A chance they'd never give
To ever want to live
The life that i am made of
There's nothing left to prove
My heart's forever true
What is it they're afraid of?

Afraid of.....

[chorus:]

So what should i do
Just lay next to you
As though i'm unaffected
And who should i be
When they're judging me
As though i'm unaffected?

Before they even saw my face
The knew that i was not the same
And decided i was not the one for you
For you.....

So what should i do?
I'm not unaffected
And who should i be?
I'm not unaffected

[chorus:]

So what should i do
Just lay next to you
As though i'm unaffected
And who should i be
When they're judging me
As though i'm unaffected?

Unaffected...[repeat 4 times]

Current Mood: nervousnervous
Current Music: Unaffected_Hoobastank

Well I am back in Arizona, not in Cottonwood but in Arizona. I'm glad to be back. I actually got to sleep in my own bed last night! Squeee! I got home last night around 11:30. She had left me a couple of notes asking me to see her so I did. I'm glad she liked her gifts. I got her one of those rubber band things that support charities that said music=life and I got her a shot glass that says Nightmare Before Christmas and has Jacks face on it. She loved it. Nether less I was very glad she was happy.

Now I am in Flagstaff with my Dad. Luckily my step mom isn't. Unfortunately we are going to go pick her up at the airport tonight... :( Oh well.
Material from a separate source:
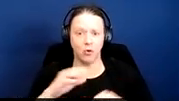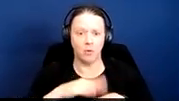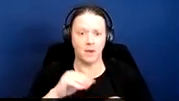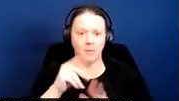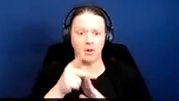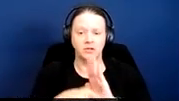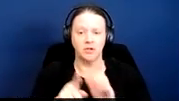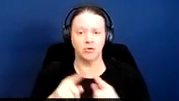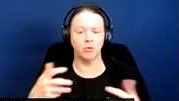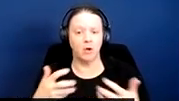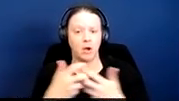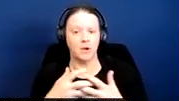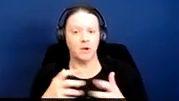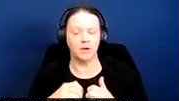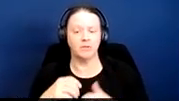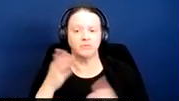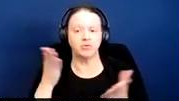Next slide.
Oh I don’t have my cell phone. Any one who wants to talk to me call 522-8607 its long distance so yeah you need a cell phone.



Love,


Danielle

Current Mood: energeticenergetic
Current Music: Shout 2000_Disturbed

School is finally out! I am so glad to be out of that shit hole. I’m sad that I have to be away from my friends, I love them so much. They don’t know how much they have turned my life around. Last year I had one friend, I felt as if I was the most hated person in the world. This year I have too many to count. The only problem is that I feel as if they are Shylynnes friends, not mine. I feel as if they just put up with me because I’m related to Shy.

Right now I’m in California and having a great time. Well I am proud to say that I have finally broken ONE of my innocence. I got drunk for the first time on the 28th. The people I am staying with decided that it would be fun to get me drunk so they gave me a glass of 2 ½ shots of Rum and Coke. I guess I’m a light weight because that got me buzzed. 3 shots later I was laughing my ass off to anything that moved. I have to get drunk again. It’s fun.
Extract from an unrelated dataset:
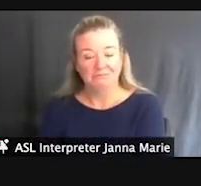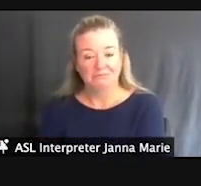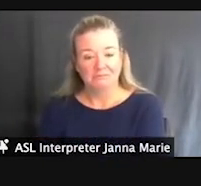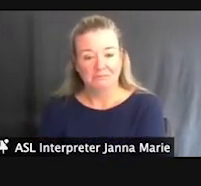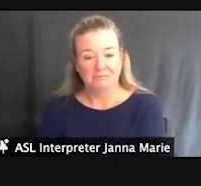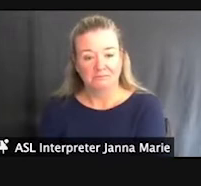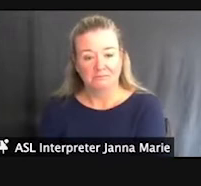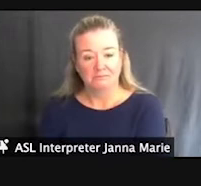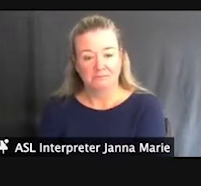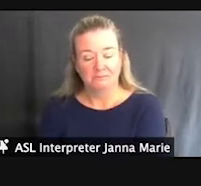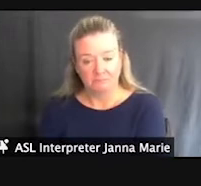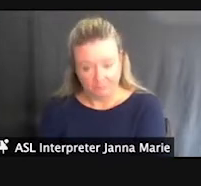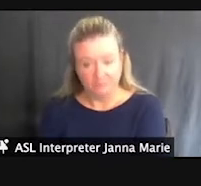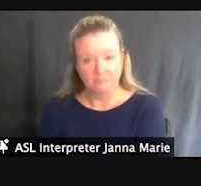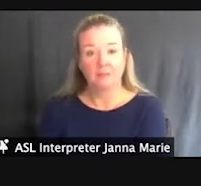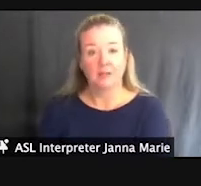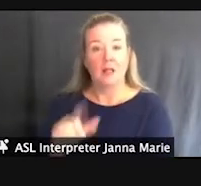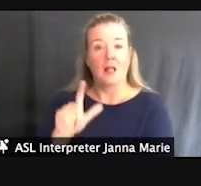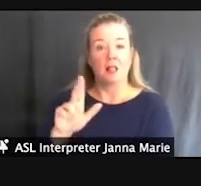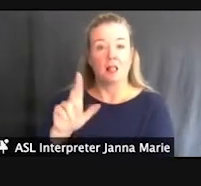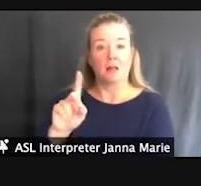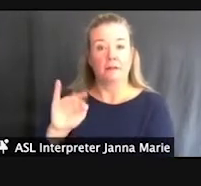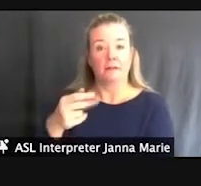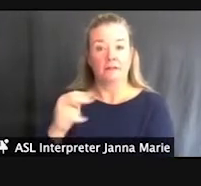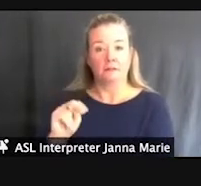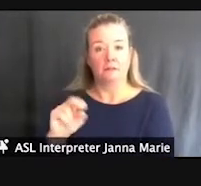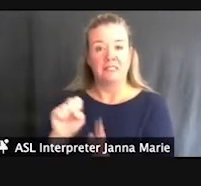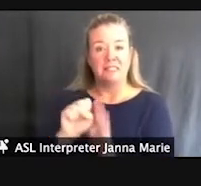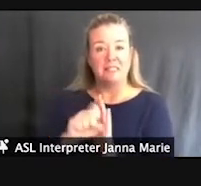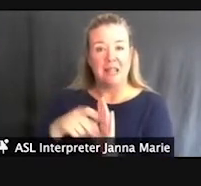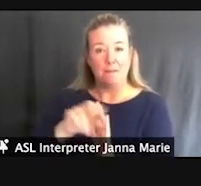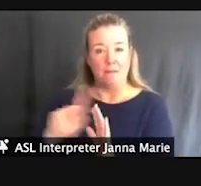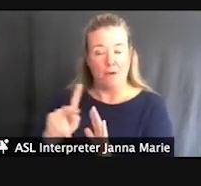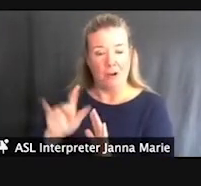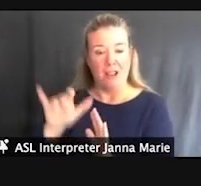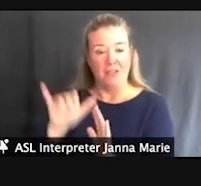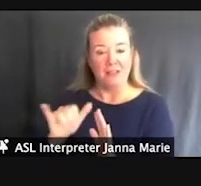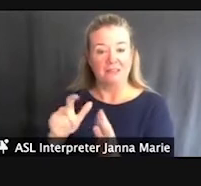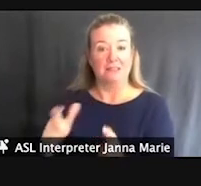Moving down to Ludington State Park, this is a major development project that we accomplished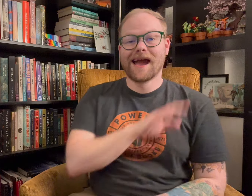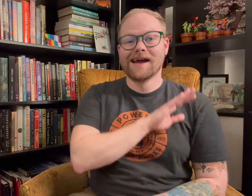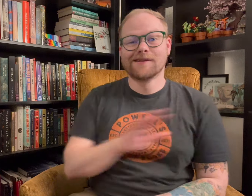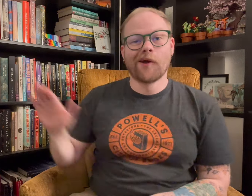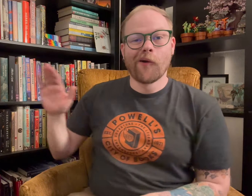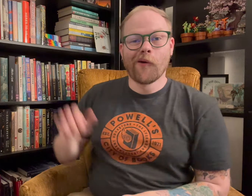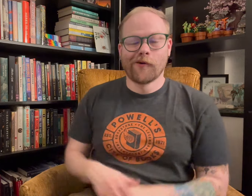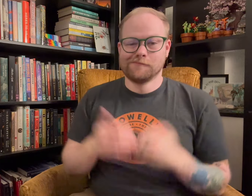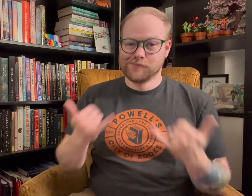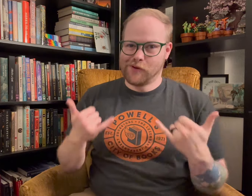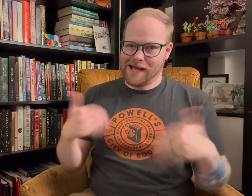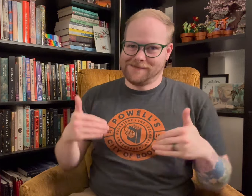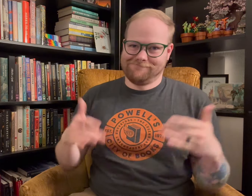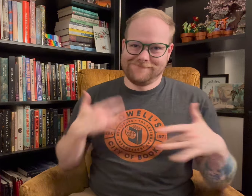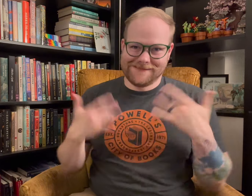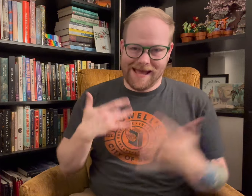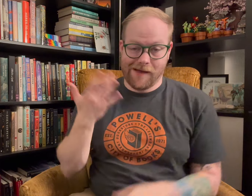Hello! Today is very exciting,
Well I am so excited because my sister’s best friend is dating a guy Van. His cousin named Will whom I have had a crush on during middle school saw my prom pictures (Man do I look GOOD in them) and wants to talk to me. I don’t know what to do! Knowing my sisters friend, Will probably knows that I liked him and I live next door to Will’s cousin, meaning I might see him during the summer…
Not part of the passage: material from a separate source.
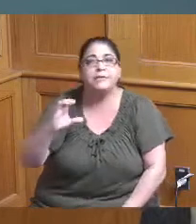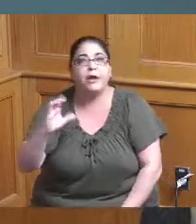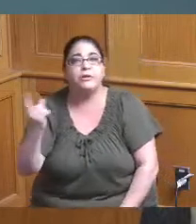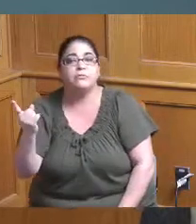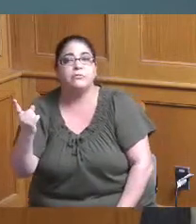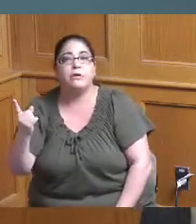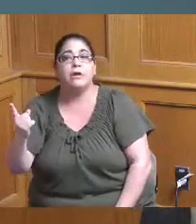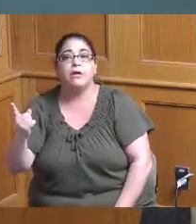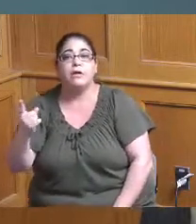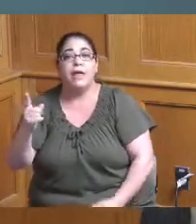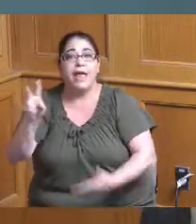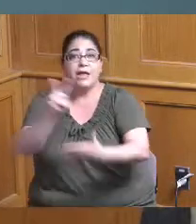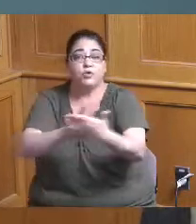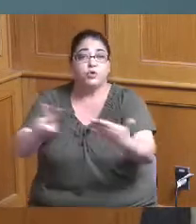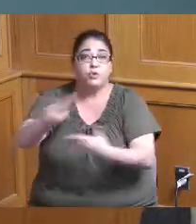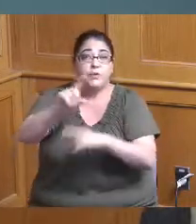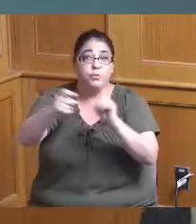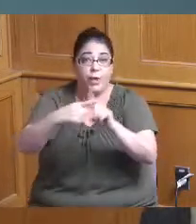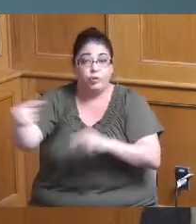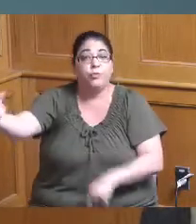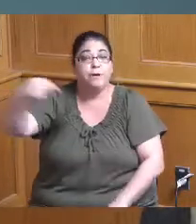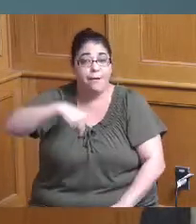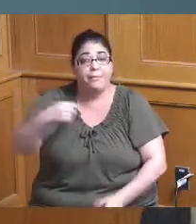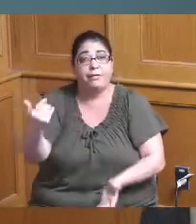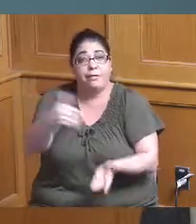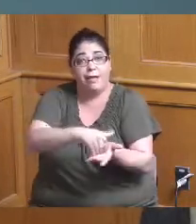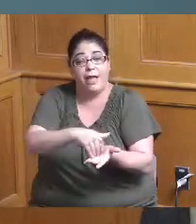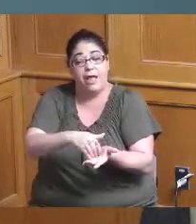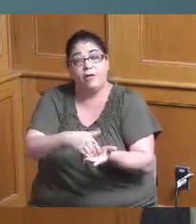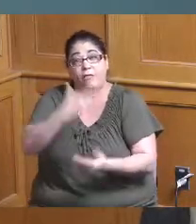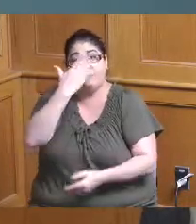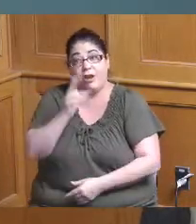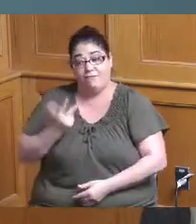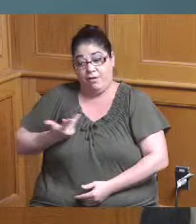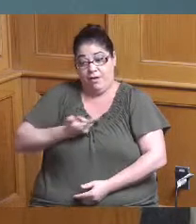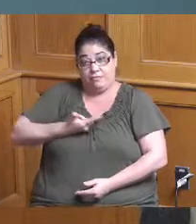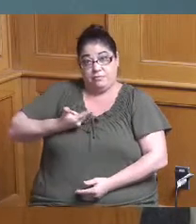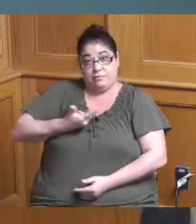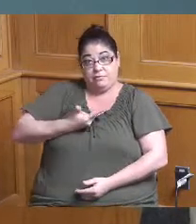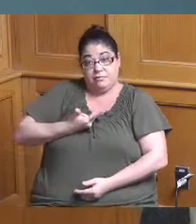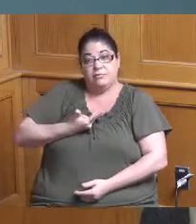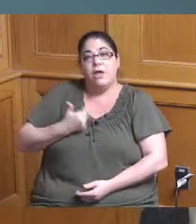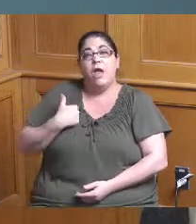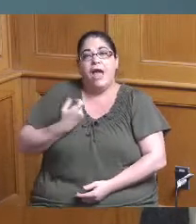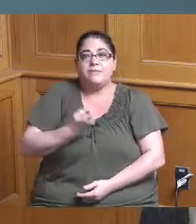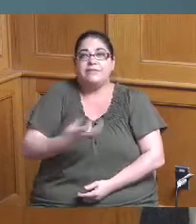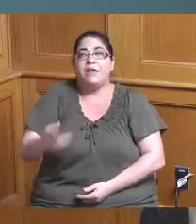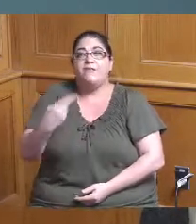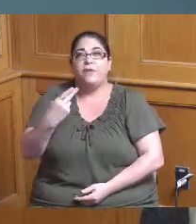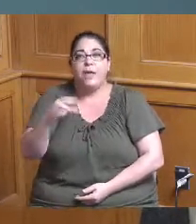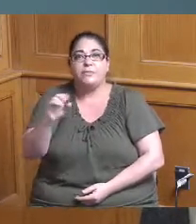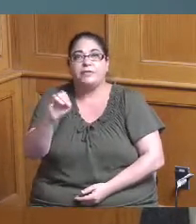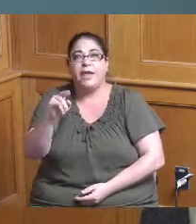you bring us we have a matter of fact a couple Hamilton County logos that you can use on here and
I had the best 2nd to last day of school. (The last was a bit boring) I went over to Kayelee’s house and Sean Rutledge shows up… ( Yes I know most of my friends don’t like both of them but I do) an hour later Skyler called and wanted to hang out with Sean so Sean was going to go pick him up. Kayelee was afraid that Sean wouldn’t come back so I went with him. I like his car. I was surprised to see what his house looked like. I was thinking he lived in a better house but he didn’t so yeah. I feel so rich when I am in peoples houses like that. Well must go to bed… Bye.